┌────────
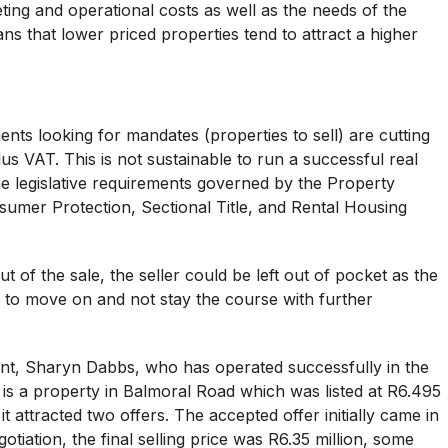
ting and operational costs as well as the needs of the
s that lower priced properties tend to attract a higher
gents looking for mandates (properties to sell) are cutting
s VAT. This is not sustainable to run a successful real
the legislative requirements governed by the Property
nsumer Protection, Sectional Title, and Rental Housing
 of the sale, the seller could be left out of pocket as the
y to move on and not stay the course with further
ent, Sharyn Dabbs, who has operated successfully in the
rst is a property in Balmoral Road which was listed at R6.495
it attracted two offers. The accepted offer initially came in
otiation, the final selling price was R6.35 million, some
└────────
In your copy, please omit the pictures and print every line of the records exactly.

Result of the task
ting and operational costs as well as the needs of the
s that lower priced properties tend to attract a higher
gents looking for mandates (properties to sell) are cutting
s VAT. This is not sustainable to run a successful real
the legislative requirements governed by the Property
nsumer Protection, Sectional Title, and Rental Housing
 of the sale, the seller could be left out of pocket as the
y to move on and not stay the course with further
ent, Sharyn Dabbs, who has operated successfully in the
rst is a property in Balmoral Road which was listed at R6.495
it attracted two offers. The accepted offer initially came in
otiation, the final selling price was R6.35 million, some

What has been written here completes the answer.